Mid Cap and Value Remain in Favor for March
There we no changes to the signals from Northlake’s Market Cap and Style models for March. The favored themes remain Mid Cap and Value. As a result the latest signals, there will be no change in Northlake client holdings dedicated to the models. Clients will continue to own the S&P 400 Mid Cap (MDY) and the Russell 1000 Value (IWD).
With no change to the signals, it is not surprising that movement in the underlying indicators was minimal. In each model, one factor shifted against the latest signal. Overall, the Mid Cap and Value signals look firm and are likely to remain for April barring significant market movement that impacts the shorter term technical and trend indicators.

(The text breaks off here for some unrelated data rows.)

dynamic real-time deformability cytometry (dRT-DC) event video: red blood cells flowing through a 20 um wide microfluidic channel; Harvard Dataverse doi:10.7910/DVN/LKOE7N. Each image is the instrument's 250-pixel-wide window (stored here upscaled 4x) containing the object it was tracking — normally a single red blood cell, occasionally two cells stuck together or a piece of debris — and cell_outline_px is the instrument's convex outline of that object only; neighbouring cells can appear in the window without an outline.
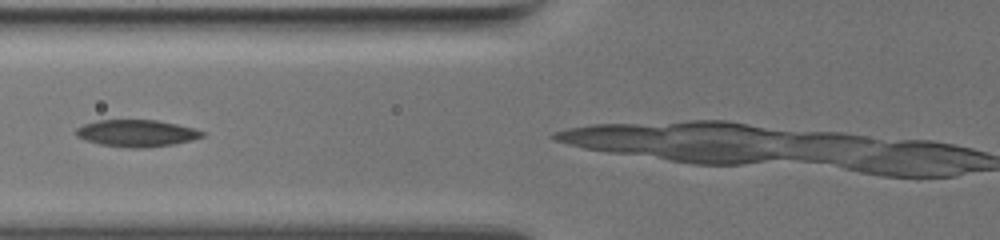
{"species": "common noctule bat (a hibernating species)", "species_latin": "Nyctalus noctula", "temperature_condition": "warm", "stored_images_in_passage": 12, "camera_frame_rate_fps": 3000, "um_per_image_px": 0.085, "animal": {"sex": "female", "body_mass_g": 19.5, "forearm_length_mm": 54.1}, "frame": {"image": 1, "passage_image": 6, "time_ms": 1.667, "image_size_px": [1000, 240], "cell_outline_px": [[204, 136], [192, 140], [172, 144], [148, 148], [124, 148], [100, 144], [84, 140], [76, 136], [76, 128], [84, 124], [100, 120], [156, 120], [176, 124], [192, 128], [204, 132]], "centroid_in_image_um": [11.58, 11.33], "position_along_channel_um": 114.2, "area_um2": 19.77}}
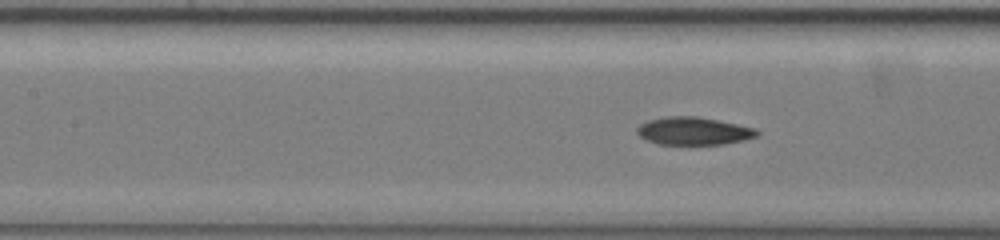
{"frame": {"image": 2, "passage_image": 9, "time_ms": 2.667, "image_size_px": [1000, 240], "cell_outline_px": [[760, 132], [756, 136], [744, 140], [724, 144], [688, 148], [656, 144], [644, 140], [636, 132], [636, 128], [640, 124], [648, 120], [668, 116], [696, 116], [756, 128]], "centroid_in_image_um": [58.9, 11.2], "position_along_channel_um": 148.5, "area_um2": 20.4}}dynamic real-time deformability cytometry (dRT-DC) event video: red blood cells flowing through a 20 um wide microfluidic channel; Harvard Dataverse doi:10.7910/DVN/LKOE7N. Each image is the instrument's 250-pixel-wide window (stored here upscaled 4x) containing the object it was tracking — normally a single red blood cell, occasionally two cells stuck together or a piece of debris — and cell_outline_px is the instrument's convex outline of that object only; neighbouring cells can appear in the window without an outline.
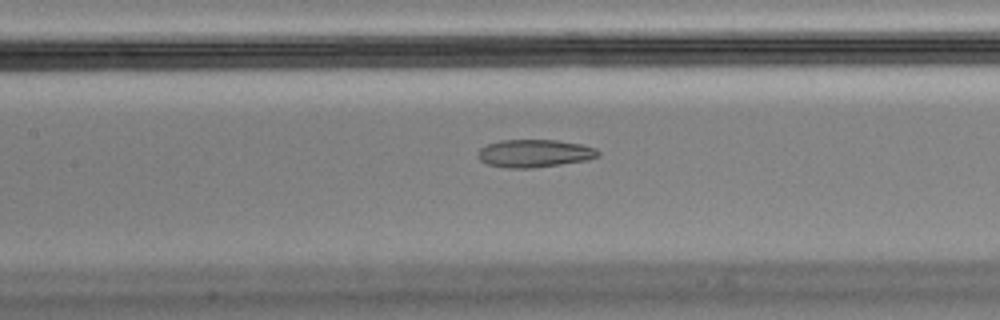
{"species": "Egyptian fruit bat (a non-hibernating species)", "species_latin": "Rousettus aegyptiacus", "temperature_condition": "cold", "stored_images_in_passage": 43, "segment_of_instrument_passage": [1, 2], "camera_frame_rate_fps": 3000, "um_per_image_px": 0.085, "animal": {"sex": "male"}, "frame": {"image": 1, "passage_image": 13, "time_ms": 4.0, "image_size_px": [1000, 320], "cell_outline_px": [[600, 156], [588, 160], [532, 168], [508, 168], [488, 164], [480, 160], [476, 156], [476, 152], [480, 148], [488, 144], [500, 140], [556, 140], [580, 144], [596, 148], [600, 152]], "centroid_in_image_um": [45.42, 13.03], "position_along_channel_um": 162.0, "area_um2": 19.54}}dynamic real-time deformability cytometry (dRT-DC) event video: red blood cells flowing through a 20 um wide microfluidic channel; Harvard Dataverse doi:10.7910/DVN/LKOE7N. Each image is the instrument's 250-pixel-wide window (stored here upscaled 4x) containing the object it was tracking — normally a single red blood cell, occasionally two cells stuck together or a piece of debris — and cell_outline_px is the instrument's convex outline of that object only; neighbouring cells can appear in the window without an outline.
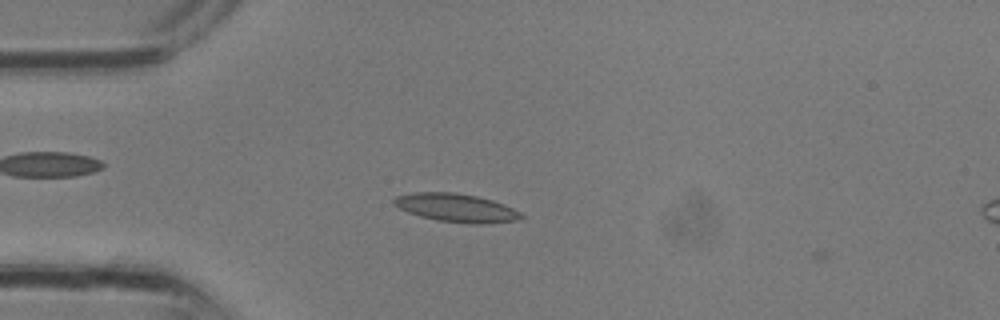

The Market Cap model has already been impacted by market trends as the market breadth indicator shifted from large cap to small cap for March reflecting the positive relative performance for small cap stock indices over the past several months. The Market Cap model now has four indicators favoring small cap and six favoring large cap, resulting in a mid cap signal. The model is balancing the positive momentum of a long running bull market with economic statistics that are suggesting the recovery is nearing a normal path. Small caps are the choice on the turn off the bottom in the market and economy, while large caps work best in latter stages of bull markets and economic expansions. Right now, we appear to be a midpoint so the model flashes a mid cap signal.
In the Style model, the one factor that shifted was relative valuation. The price-earnings ratio of growth stocks compared to value stocks is now below the long-term average indicating that growth stocks look relatively cheap. However, the Style model remains very firmly in value territory with only two of the ten indicators flashing a growth signal.

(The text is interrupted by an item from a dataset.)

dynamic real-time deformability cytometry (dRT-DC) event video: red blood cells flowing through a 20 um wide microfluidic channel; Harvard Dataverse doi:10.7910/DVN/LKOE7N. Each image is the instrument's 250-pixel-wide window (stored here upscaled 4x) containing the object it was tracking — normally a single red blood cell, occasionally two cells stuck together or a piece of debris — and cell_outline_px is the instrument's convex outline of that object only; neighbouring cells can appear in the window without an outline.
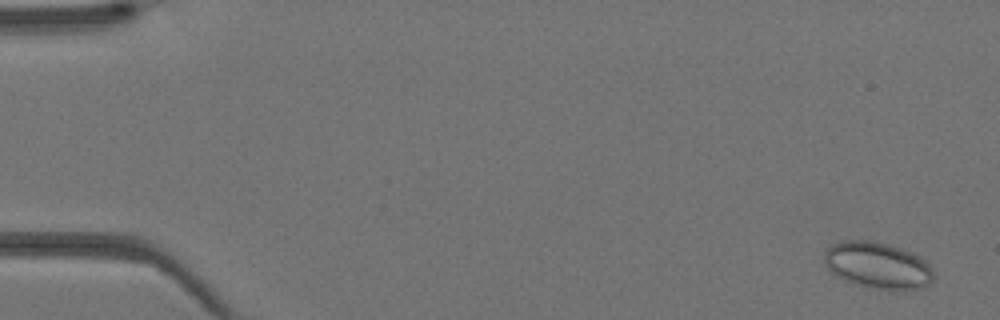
{"species": "Egyptian fruit bat (a non-hibernating species)", "species_latin": "Rousettus aegyptiacus", "temperature_condition": "warm", "stored_images_in_passage": 44, "camera_frame_rate_fps": 3000, "um_per_image_px": 0.085, "animal": {"sex": "female"}, "frame": {"image": 1, "passage_image": 2, "time_ms": 0.333, "image_size_px": [1000, 320], "cell_outline_px": [[932, 280], [924, 288], [892, 292], [888, 292], [872, 288], [848, 280], [832, 272], [824, 264], [824, 252], [832, 244], [840, 240], [872, 240], [888, 244], [912, 252], [924, 260], [932, 268]], "centroid_in_image_um": [74.62, 22.56], "position_along_channel_um": 10.4, "area_um2": 29.82}}
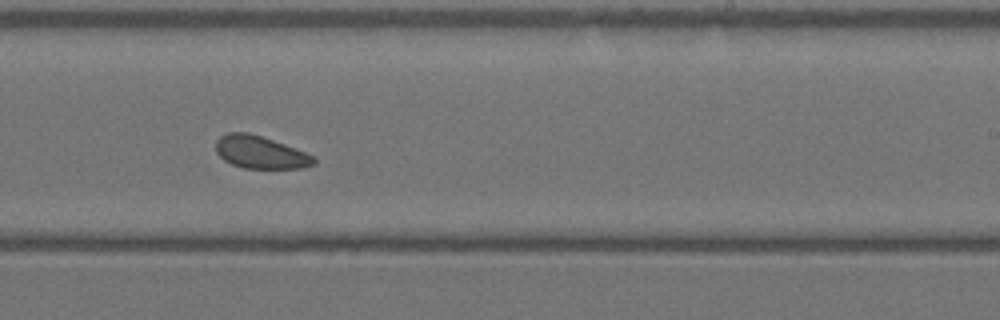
{"frame": {"image": 2, "passage_image": 27, "time_ms": 8.667, "image_size_px": [1000, 320], "cell_outline_px": [[316, 164], [304, 168], [244, 168], [232, 164], [224, 160], [216, 152], [216, 140], [220, 136], [228, 132], [248, 132], [284, 144], [304, 152], [312, 156], [316, 160]], "centroid_in_image_um": [22.1, 12.95], "position_along_channel_um": 266.9, "area_um2": 18.44}}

The models performed reasonably well last month. The mid cap signal provided an excess return of more than 1% vs. the benchmark S&P 500, although small cap stocks did even better. A small cap signal would have earned 1% more than the mid cap signal. Year to date, mid cap has been the best performer, up about 6.5% versus 5.9% for large cap and 5.2% for small cap.

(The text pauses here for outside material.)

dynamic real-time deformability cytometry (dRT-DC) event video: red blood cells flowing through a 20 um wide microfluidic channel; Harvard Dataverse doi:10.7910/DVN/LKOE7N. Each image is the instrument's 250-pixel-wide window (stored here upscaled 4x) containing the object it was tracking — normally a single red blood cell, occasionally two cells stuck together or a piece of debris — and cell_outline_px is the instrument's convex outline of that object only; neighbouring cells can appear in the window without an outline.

The Style model produced more modest incremental returns in February with the 3.8% return exceeding the S&P 500 and the growth index by about one half of 1%. So far in 2010, growth, value, and the S&P 500 have all earned plus or minus 6%.
Disclosure: MDY and IWD are widely held by clients of Northlake Capital Management, LLC including in Steve Birenberg’s personal accounts. Steve is sole proprietor of Northlake, an SEC registered investment advisor.